▶ [INSTRUCTION 1]
Render all the taxonomy entries as a numbered list. Skip blank lines and leave the pictures out.

▶ [PASSAGE PROVIDED]
__________
AKTSIZNAYA MARKA: The online tax stamps collection of Andrey Vasiunin

If you live in a European, African, Asian or South American country, and are a smoker or know smokers, you may have noticed fancy little labels stuck onto the cigarette boxes or other tobacco products you encounter. Attached like a stamp on an envelope but with the ornate designs and security features of paper money, these little slips of intricacy are neither truly stamps or banknotes.

They are in fact cigarette and tobacco tax stamps, a method of collecting taxes by governments. While most countries and territories levy tax on goods such as tobacco and alcohol – the so-called ‘sin taxes’ due to the health implications of using these products – only some issue these special stamps which are attached to the packets by manufacturers in their factories. They are a really elaborate way of saying “Yes, I paid up the tax on my products”. Tax stamps also help tax officials and consumers distinguish the real deal from counterfeit, and often very dangerous, tobacco products. The stamps also act as a quality seal, positioned on the packaging in such a way that opening the box or pouch breaks apart the stamp, so a whole, undamaged stamp means a fresh and non-tampered pack of 20.

 

Most tax stamps are issued by national governments, who usually delegate the task of printing millions of stamps to their finance ministries or tax boards, depending on the administration. According to Professional Security Magazine Online, more than 140 billion tobacco and alcohol stamps are produced annually by more than 150 different national and state agencies. As tax agencies tackle an increasing tobacco smuggling and counterfeiting industry and the resulting need to safeguard tax revenues, they have made their stamps more and more complex, including hard-to-forge features such as holograms, machine-readable elements, UV and infra-red printing, complicated patterns and other security features. These attempts to thwart Ben and his cross-Channel smuggling band of chums flogging cheap ciggies at the local pub have had the added effect of making tax stamps more attractive as a collector’s item

Tax stamps have been around since the 19th century, but most people pay little attention to them. Nevertheless a community of collectors have grown around the humble and official-looking stickers, also known as banderoles or excise stamps. While nowhere near as popular as its cousin, postage stamp collecting, many have come to appreciate the hobby and of course, the beauty and collectible nature of these items. Indeed, early 20th century tax stamps from the United States’ Internal Revenue government body and 19th century European issues can fetch more than £5,000 on auction sites among dedicated hobbyists and investors in collectibles.
__________
(Source data)
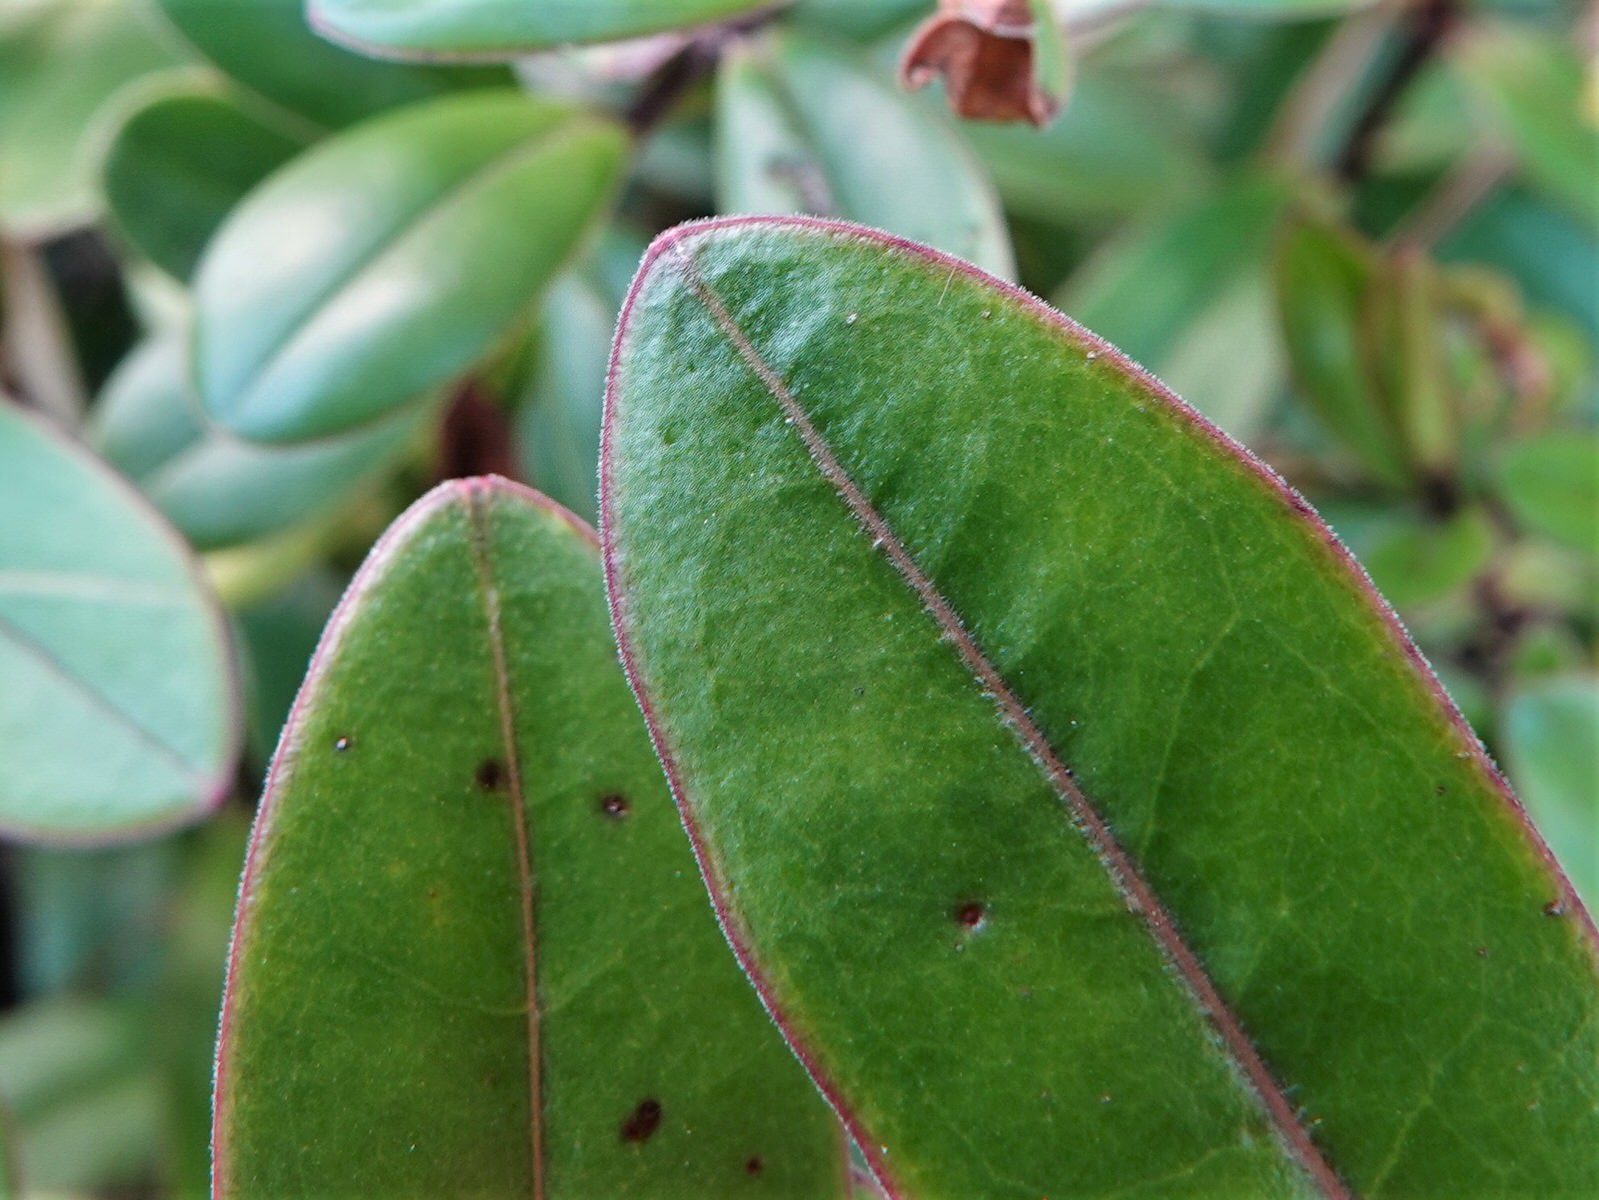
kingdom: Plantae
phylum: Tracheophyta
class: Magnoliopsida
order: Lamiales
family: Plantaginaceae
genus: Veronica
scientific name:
__________
▶ [INSTRUCTION 2]
Write the next part of the passage on tobacco tax stamps, picking up right after its last sentence.

▶ [TASK RESULT 1]
1. kingdom: Plantae
2. phylum: Tracheophyta
3. class: Magnoliopsida
4. order: Lamiales
5. family: Plantaginaceae
6. genus: Veronica
7. scientific name:

▶ [TASK RESULT 2]
Andrey Vasiunin, a resident of Russia’s capital Moscow and the guitar and keyboard player of doom metal band Armaga, is probably the closest thing to a celebrity in the tax stamp collecting universe. A Korolev-born father of one who graduated in economics from the G.V. Plekhanov REA educational institute, Vasiunin caught the ‘collecting bug’ early on in his childhood, gathering up collections of badges, toys and wrappers in his school days. He even built up a fine dossier of the phrase “I love you” in various languages. Then in 2001, while lounging around on a fine and warm July summer’s day in his garden, smoking a cigarette, Vasiunin noticed the tax stamp perched nonchalantly on his smokes. His curiosity piqued, he admired the colourful patterns of the stamp’s design and became hooked. He peeled off the stamp and tucked it into his wallet.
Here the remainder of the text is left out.